Comment 7: Table 2 shows in the right column the p-values with respect to sternotomy. The authors should add the values for this surgical approach and explain the source of this information.

Response: We agree with this recommendation. 

(1) Source explanation: In the Table 2 footnote (highlighted in yellow), we explain:

   "Data for full sternotomy are derived from propensity-matched control groups reported in 28 of the 42 included studies. P-values in the comparison column represent statistical comparisons between each MIAVR approach versus full sternotomy from original study analyses. (Line 245-247)

(2) Methods clarification: In the Methods section (lines 104-106, highlighted in yellow), we added:

   "When available, comparative data versus full sternotomy from propensity-matched or adjusted analyses were extracted to assess relative benefits of MIAVR approaches." (line 134-136)
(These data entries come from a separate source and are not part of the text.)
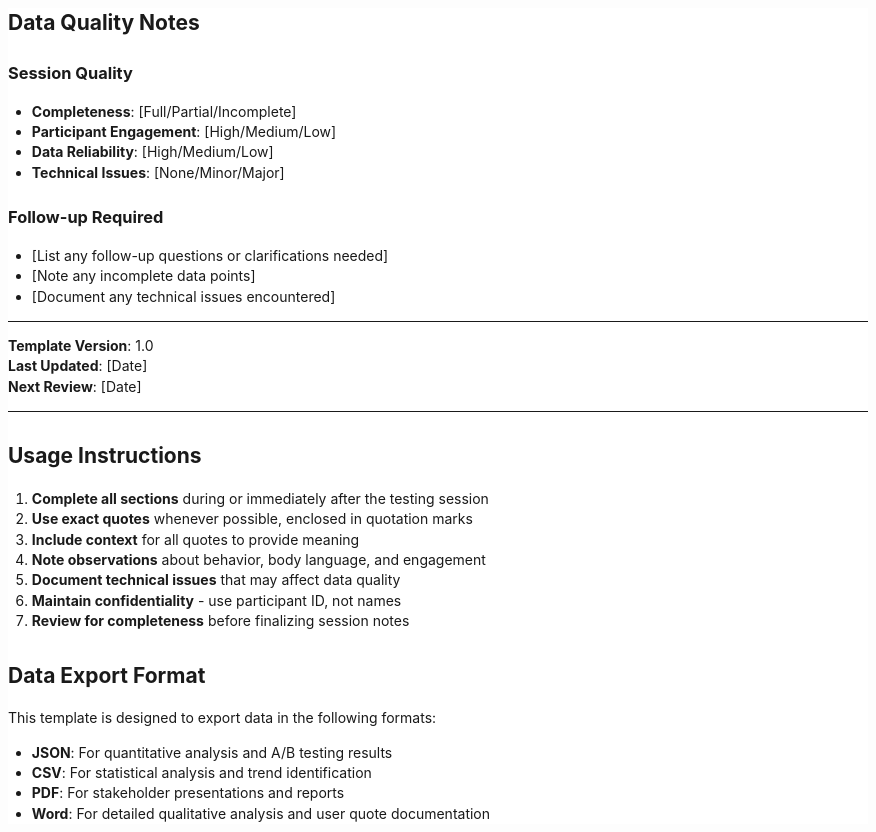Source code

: ## Data Quality Notes

### Session Quality
- **Completeness**: [Full/Partial/Incomplete]
- **Participant Engagement**: [High/Medium/Low]
- **Data Reliability**: [High/Medium/Low]
- **Technical Issues**: [None/Minor/Major]

### Follow-up Required
- [List any follow-up questions or clarifications needed]
- [Note any incomplete data points]
- [Document any technical issues encountered]

---

**Template Version**: 1.0  
**Last Updated**: [Date]  
**Next Review**: [Date]

---

## Usage Instructions

1. **Complete all sections** during or immediately after the testing session
2. **Use exact quotes** whenever possible, enclosed in quotation marks
3. **Include context** for all quotes to provide meaning
4. **Note observations** about behavior, body language, and engagement
5. **Document technical issues** that may affect data quality
6. **Maintain confidentiality** - use participant ID, not names
7. **Review for completeness** before finalizing session notes

## Data Export Format

This template is designed to export data in the following formats:
- **JSON**: For quantitative analysis and A/B testing results
- **CSV**: For statistical analysis and trend identification
- **PDF**: For stakeholder presentations and reports
- **Word**: For detailed qualitative analysis and user quote documentation
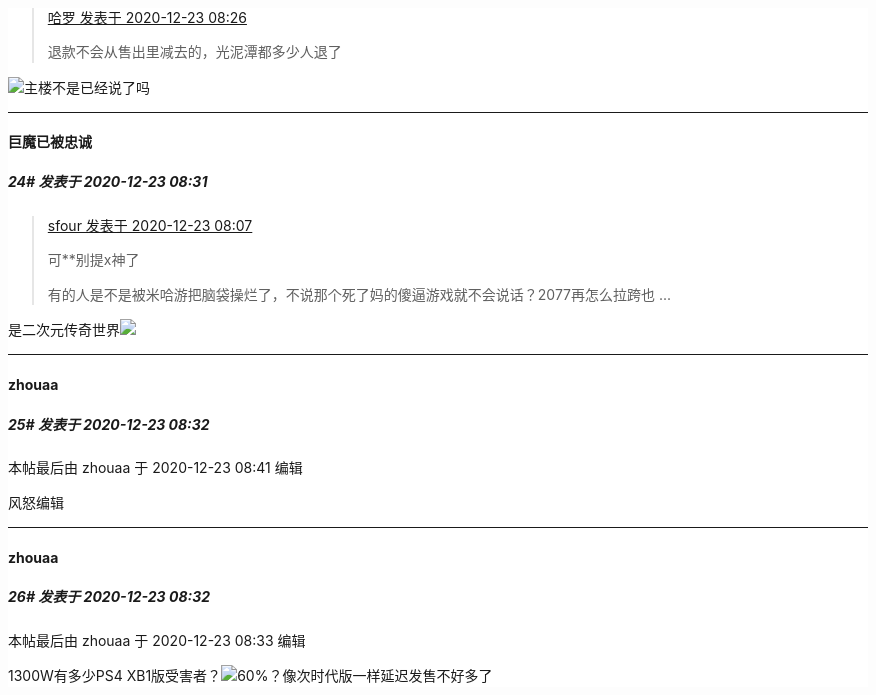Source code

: 

<blockquote><a href="httphttps://bbs.saraba1st.com/2b/forum.php?mod=redirect&amp;goto=findpost&amp;pid=49814455&amp;ptid=1979089" target="_blank">哈罗 发表于 2020-12-23 08:26</a>

退款不会从售出里减去的，光泥潭都多少人退了</blockquote>
<img src="https://static.saraba1st.com/image/smiley/face2017/001.png" referrerpolicy="no-referrer">主楼不是已经说了吗







*****

####  巨魔已被忠诚  
##### 24#       发表于 2020-12-23 08:31



<blockquote><a href="httphttps://bbs.saraba1st.com/2b/forum.php?mod=redirect&amp;goto=findpost&amp;pid=49814365&amp;ptid=1979089" target="_blank">sfour 发表于 2020-12-23 08:07</a>

可**别提x神了

有的人是不是被米哈游把脑袋操烂了，不说那个死了妈的傻逼游戏就不会说话？2077再怎么拉跨也 ...</blockquote>
是二次元传奇世界<img src="https://static.saraba1st.com/image/smiley/face2017/212.png" referrerpolicy="no-referrer">







*****

####  zhouaa  
##### 25#       发表于 2020-12-23 08:32



 本帖最后由 zhouaa 于 2020-12-23 08:41 编辑 

风怒编辑







*****

####  zhouaa  
##### 26#       发表于 2020-12-23 08:32



 本帖最后由 zhouaa 于 2020-12-23 08:33 编辑 

1300W有多少PS4 XB1版受害者？<img src="https://static.saraba1st.com/image/smiley/face2017/067.png" referrerpolicy="no-referrer">60%？像次时代版一样延迟发售不好多了



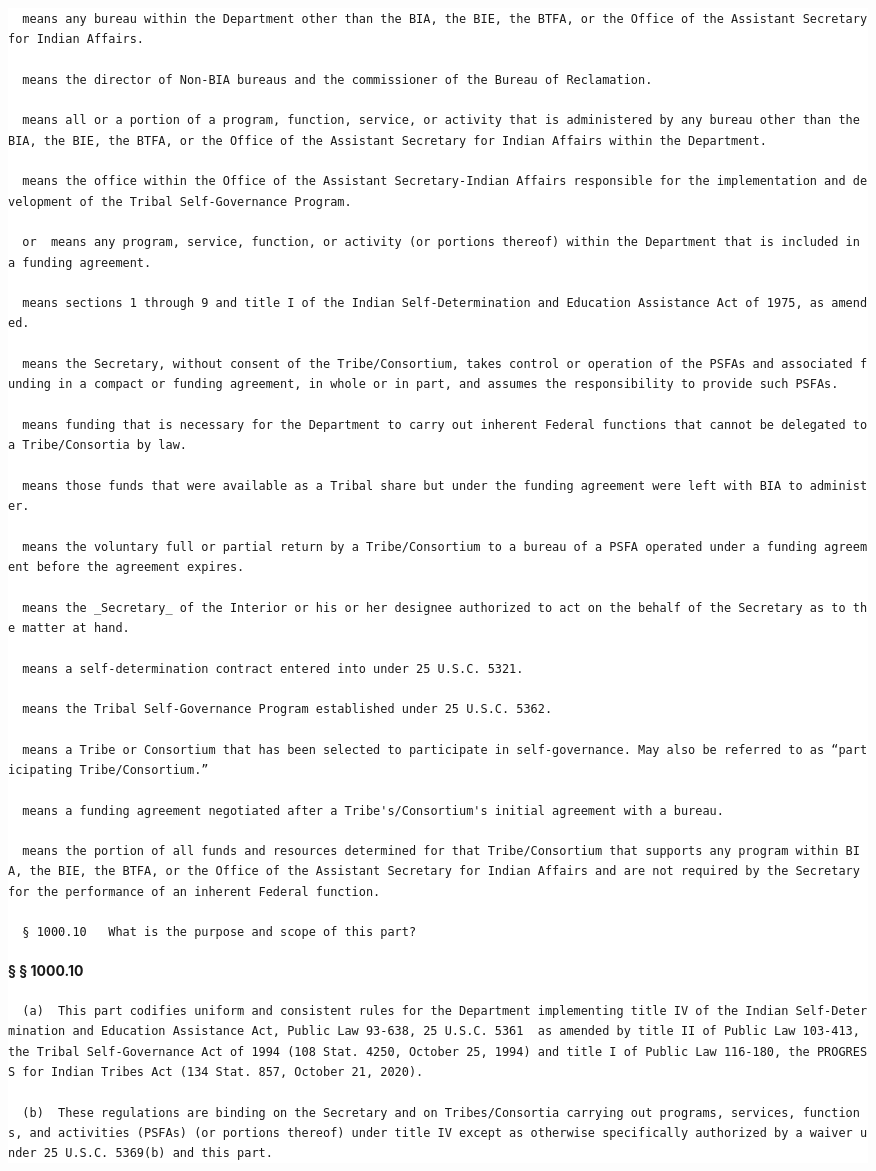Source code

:       means any bureau within the Department other than the BIA, the BIE, the BTFA, or the Office of the Assistant Secretary for Indian Affairs.

      means the director of Non-BIA bureaus and the commissioner of the Bureau of Reclamation.

      means all or a portion of a program, function, service, or activity that is administered by any bureau other than the BIA, the BIE, the BTFA, or the Office of the Assistant Secretary for Indian Affairs within the Department.

      means the office within the Office of the Assistant Secretary-Indian Affairs responsible for the implementation and development of the Tribal Self-Governance Program.

      or  means any program, service, function, or activity (or portions thereof) within the Department that is included in a funding agreement.

      means sections 1 through 9 and title I of the Indian Self-Determination and Education Assistance Act of 1975, as amended.

      means the Secretary, without consent of the Tribe/Consortium, takes control or operation of the PSFAs and associated funding in a compact or funding agreement, in whole or in part, and assumes the responsibility to provide such PSFAs.

      means funding that is necessary for the Department to carry out inherent Federal functions that cannot be delegated to a Tribe/Consortia by law.

      means those funds that were available as a Tribal share but under the funding agreement were left with BIA to administer.

      means the voluntary full or partial return by a Tribe/Consortium to a bureau of a PSFA operated under a funding agreement before the agreement expires.

      means the _Secretary_ of the Interior or his or her designee authorized to act on the behalf of the Secretary as to the matter at hand.

      means a self-determination contract entered into under 25 U.S.C. 5321.

      means the Tribal Self-Governance Program established under 25 U.S.C. 5362.

      means a Tribe or Consortium that has been selected to participate in self-governance. May also be referred to as “participating Tribe/Consortium.”

      means a funding agreement negotiated after a Tribe's/Consortium's initial agreement with a bureau.

      means the portion of all funds and resources determined for that Tribe/Consortium that supports any program within BIA, the BIE, the BTFA, or the Office of the Assistant Secretary for Indian Affairs and are not required by the Secretary for the performance of an inherent Federal function.

      § 1000.10   What is the purpose and scope of this part?

#### § § 1000.10

      (a)  This part codifies uniform and consistent rules for the Department implementing title IV of the Indian Self-Determination and Education Assistance Act, Public Law 93-638, 25 U.S.C. 5361  as amended by title II of Public Law 103-413, the Tribal Self-Governance Act of 1994 (108 Stat. 4250, October 25, 1994) and title I of Public Law 116-180, the PROGRESS for Indian Tribes Act (134 Stat. 857, October 21, 2020).

      (b)  These regulations are binding on the Secretary and on Tribes/Consortia carrying out programs, services, functions, and activities (PSFAs) (or portions thereof) under title IV except as otherwise specifically authorized by a waiver under 25 U.S.C. 5369(b) and this part.
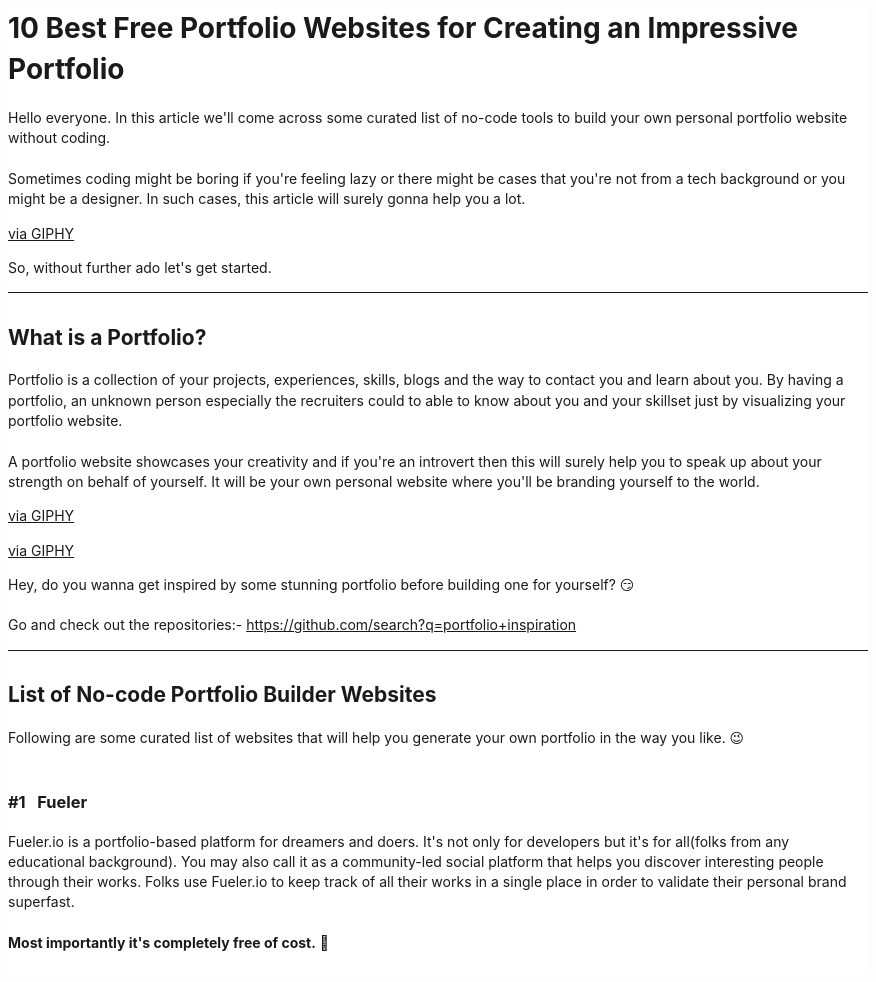 # 10 Best Free Portfolio Websites for Creating an Impressive Portfolio

Hello everyone. In this article we'll come across some curated list of no-code tools to build your own personal portfolio website without coding.
<br /><br />
Sometimes coding might be boring if you're feeling lazy or there might be cases that you're not from a tech background or you might be a designer. In such cases, this article will surely gonna help you a lot. 

<iframe src="https://giphy.com/embed/flbcUFdLSHwZC03p11" width="480" height="295" frameBorder="0" class="giphy-embed" allowFullScreen></iframe><p><a href="https://giphy.com/gifs/Mecanicus-triumph-1964-herald-flbcUFdLSHwZC03p11">via GIPHY</a></p>

So, without further ado let's get started.

<hr />

<h2> What is a Portfolio?</h2>

Portfolio is a collection of your projects, experiences, skills, blogs and the way to contact you and learn about you. By having a portfolio, an unknown person especially the recruiters could to able to know about you and your skillset just by visualizing your portfolio website.
<br /><br />
A portfolio website showcases your creativity and if you're an introvert then this will surely help you to speak up about your strength on behalf of yourself. It will be your own personal website where you'll be branding yourself to the world.

<div>
<iframe src="https://giphy.com/embed/WRiLqKAUl2HWpnEqL4" width="480" height="360" frameBorder="2" class="giphy-embed" allowFullScreen></iframe><p><a href="https://giphy.com/gifs/design-web-portfolio-WRiLqKAUl2HWpnEqL4">via GIPHY</a></p>

<iframe src="https://giphy.com/embed/3ohze2G5vqCjvDupKo" width="480" height="360" frameBorder="0" class="giphy-embed" allowFullScreen></iframe><p><a href="https://giphy.com/gifs/design-web-ui-3ohze2G5vqCjvDupKo">via GIPHY</a></p>
</div>

Hey, do you wanna get inspired by some stunning portfolio before building one for yourself? 😏
<br /><br />
Go and check out the repositories:- https://github.com/search?q=portfolio+inspiration

<hr />

<h2> List of No-code Portfolio Builder Websites</h2>

Following are some curated list of websites that will help you generate your own portfolio in the way you like. 😉
<br /><br />
<h3>#1 &nbsp;&nbsp;Fueler</h3>

Fueler.io is a portfolio-based platform for dreamers and doers. It's not only for developers but it's for all(folks from any educational background). You may also call it as a community-led social platform that helps you discover interesting people through their works. Folks use Fueler.io to keep track of all their works in a single place in order to validate their personal brand superfast.
<br /><br />
**Most importantly it's completely free of cost.** 🎉
<br /><br />
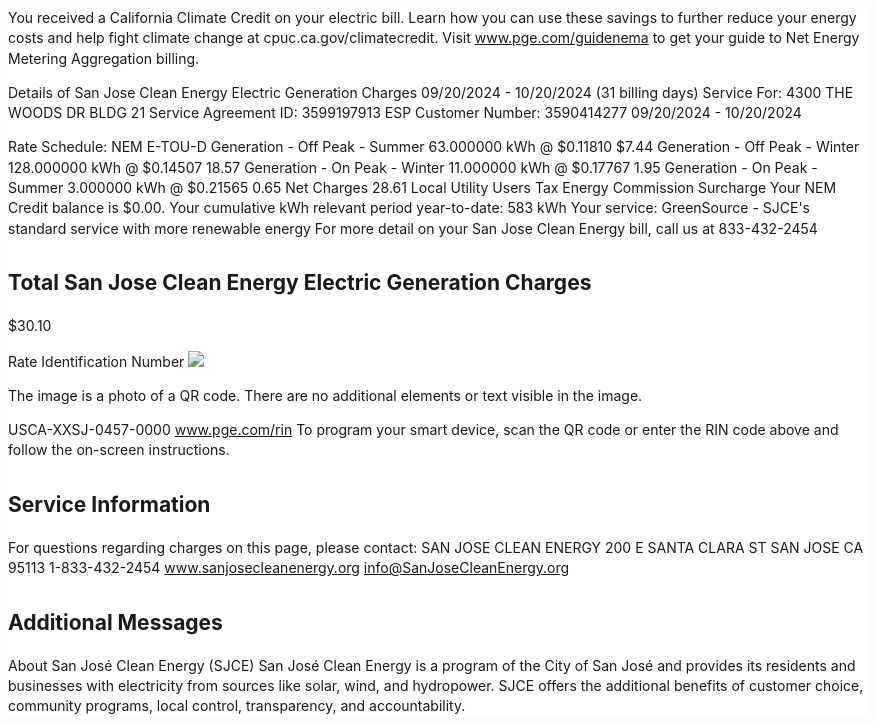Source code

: You received a California Climate Credit on your electric bill. Learn how you can use these savings to further reduce your energy costs and help fight climate change at
cpuc.ca.gov/climatecredit.
Visit www.pge.com/guidenema to get your guide to Net Energy Metering Aggregation billing.

Details of San Jose Clean Energy Electric Generation Charges
09/20/2024 - 10/20/2024 (31 billing days)
Service For: 4300 THE WOODS DR BLDG 21
Service Agreement ID: 3599197913 ESP Customer Number: 3590414277
09/20/2024 - 10/20/2024

Rate Schedule: NEM E-TOU-D
Generation - Off Peak - Summer 63.000000 kWh @ \$0.11810 \$7.44
Generation - Off Peak - Winter 128.000000 kWh @ \$0.14507 18.57
Generation - On Peak - Winter 11.000000 kWh @ \$0.17767 1.95
Generation - On Peak - Summer 3.000000 kWh @ \$0.21565 0.65
Net Charges 28.61
Local Utility Users Tax
Energy Commission Surcharge
Your NEM Credit balance is $\$ 0.00$.
Your cumulative kWh relevant period year-to-date: 583 kWh
Your service: GreenSource - SJCE's standard service with more renewable energy
For more detail on your San Jose Clean Energy bill, call us at 833-432-2454

## Total San Jose Clean Energy Electric Generation Charges

\$30.10

Rate Identification Number
![](images/img-45.jpeg)

The image is a photo of a QR code. There are no additional elements or text visible in the image.

USCA-XXSJ-0457-0000
www.pge.com/rin
To program your smart device, scan the QR code or enter the RIN code above and follow the on-screen instructions.

## Service Information

For questions regarding charges on this page, please contact:
SAN JOSE CLEAN ENERGY
200 E SANTA CLARA ST
SAN JOSE CA 95113
1-833-432-2454
www.sanjosecleanenergy.org
info@SanJoseCleanEnergy.org

## Additional Messages

About San José Clean Energy (SJCE)
San José Clean Energy is a program of the City of San José and provides its residents and businesses with electricity from sources like solar, wind, and hydropower. SJCE offers the additional benefits of customer choice, community programs, local control, transparency, and accountability.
Comment 8: The discussion addressed important points such as the learning curve and stroke rates in patients undergoing RAT and transaxillary approaches. The discussion with TAVI is relevant.

Response: We sincerely appreciate this positive feedback regarding the Discussion section. We are pleased that our analysis of learning curves, stroke rates, and comparison with TAVI is considered valuable and clinically relevant.

Comment 9: The Three-Pillar Decision Model for MIAVR approach seems relevant with relation to the anatomy of the patient and adds to the value of the paper. The flow chart is instructive.

Response: Thank you very much for recognizing the value of our Three-Pillar Decision Model. This represents a novel contribution of our manuscript, integrating patient anatomy, institutional maturity, and patient priorities into a practical clinical decision-making algorithm. We appreciate confirmation that the flowchart effectively communicates this framework.

Comment 10: The limitations are clearly described. The conclusions should be shortened to the most important take-home messages.

Response: We agree with this recommendation and have substantially shortened the Conclusions section to focus exclusively on key take-home messages. (line 572-587)

In summary, we have implemented almost all suggested revisions and we are deeply grateful for this thorough and insightful review.

Respectfully submitted,

Adam Kowalówka

Round 2

Reviewer 2 Report

Comments and Suggestions for Authors

The modifications within the manuscript are sufficient.